David Leckey, chairman of ABC's magazine committee and executive vice president of consumer marketing at American Media Inc., said: "All of us on the ABC board are united in our push for circ transparency and clarity, while recognizing our responsibilities to all ABC constituents."

Leckey added that as of January, ABC will require greater precision on the part of publications that send "sponsored" issues to consumers for free. It will demand that magazines detail purchase quantities and payments and disclose to the recipient who is sponsoring the free issue. In addition, sponsors must outline how the free issues serve as promotions.

In an important adjustment, ABC is now referring to the measure in its Consolidated Media Report as "total contacts" rather than "total audience reach." The new name comes on the heels of criticism from executives in the publishing industry, who objected to the original term because the report doesn't eliminate potential duplication between print and online readership.

Although ABC emphasized that the new report never claimed to eliminate duplication, some executives - especially newspaper researchers - still objected to "total audience reach" as potentially misleading.

The consolidated audience debate comes as publishers are looking for new ways to define their audience bases in an effort to sway Madison Avenue on the total value of their readership.

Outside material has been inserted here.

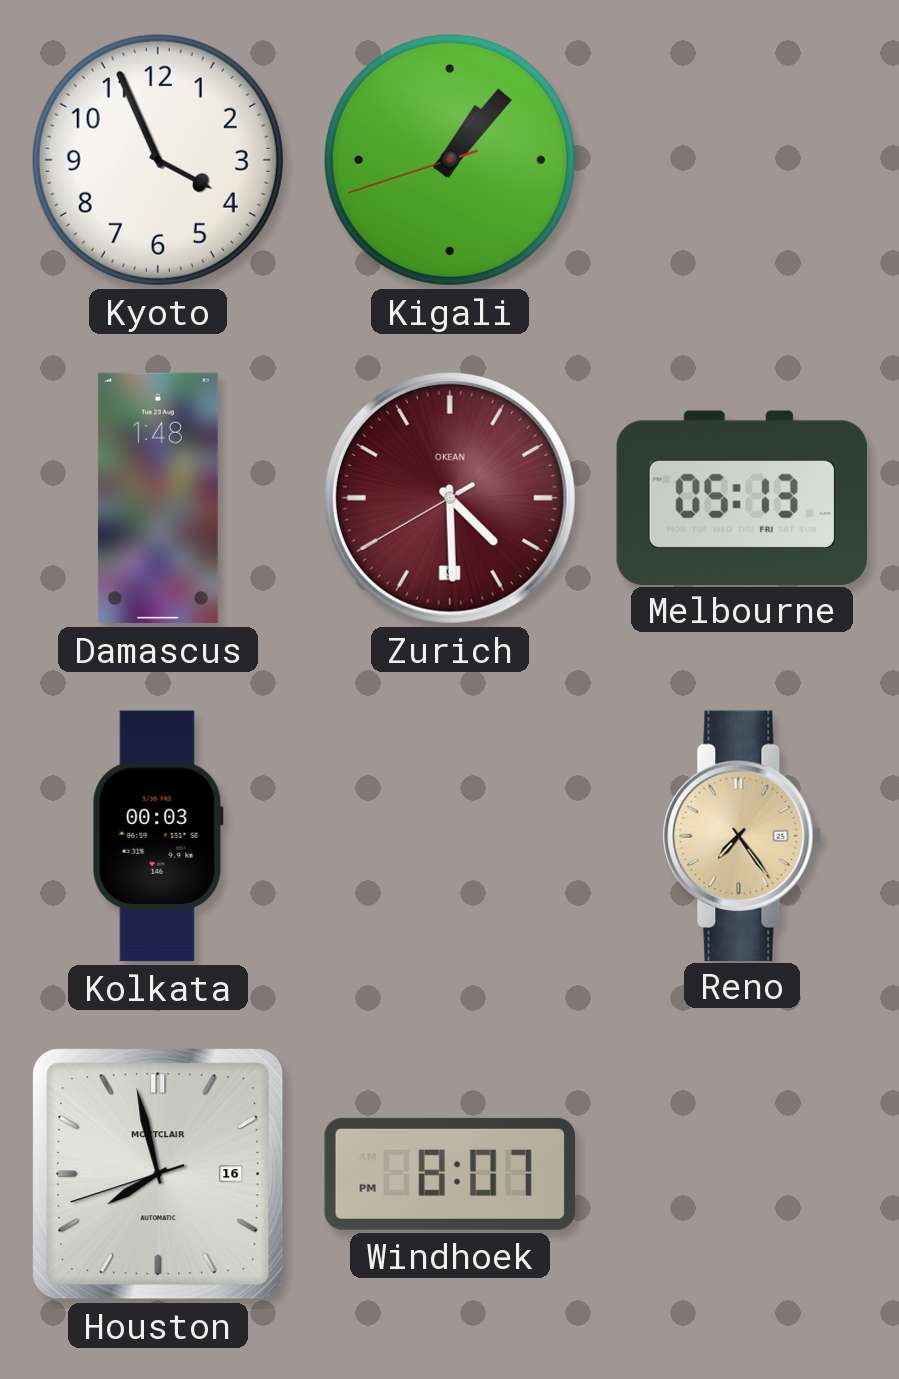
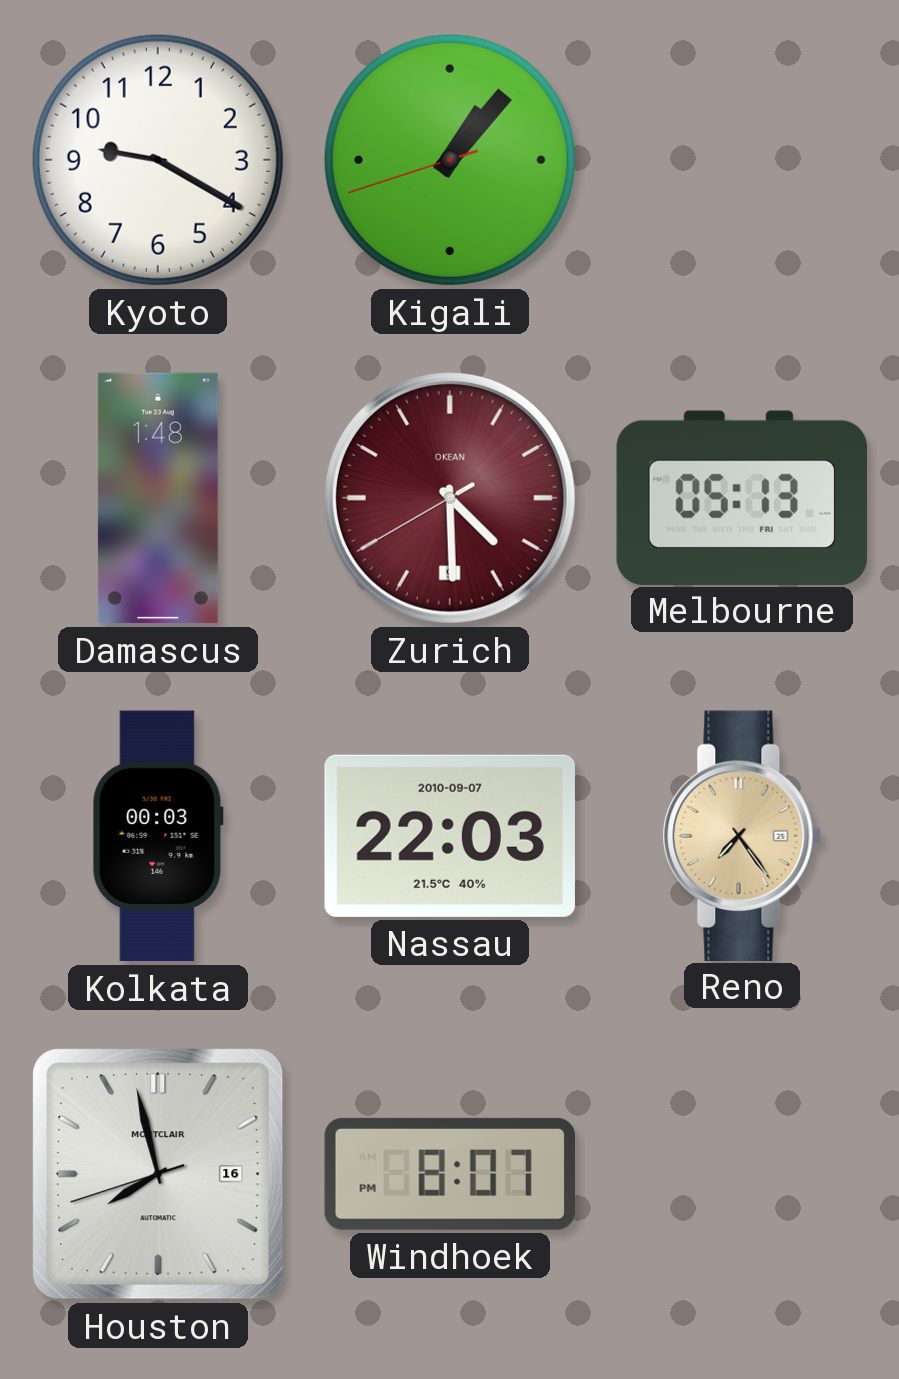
Kyoto: 3:56 -> 9:20
Nassau: none -> 22:03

Time magazine, the flagship of the world's largest magazine publisher, Time Inc., last week announced a bold plan to radically alter the way it sells its advertising, shifting to an "audience selling model" similar to the one used historically by the TV industry. The change, which goes into effect in January when Time also shifts to a Friday on-sale date from Monday, will utilize Mediamark Research Inc.'s new "issue accumulation study" to determine the audience reach of each edition of Time magazine, enabling marketers and agencies to determine how the reach of the ads accumulates over time in editions of the newsweekly.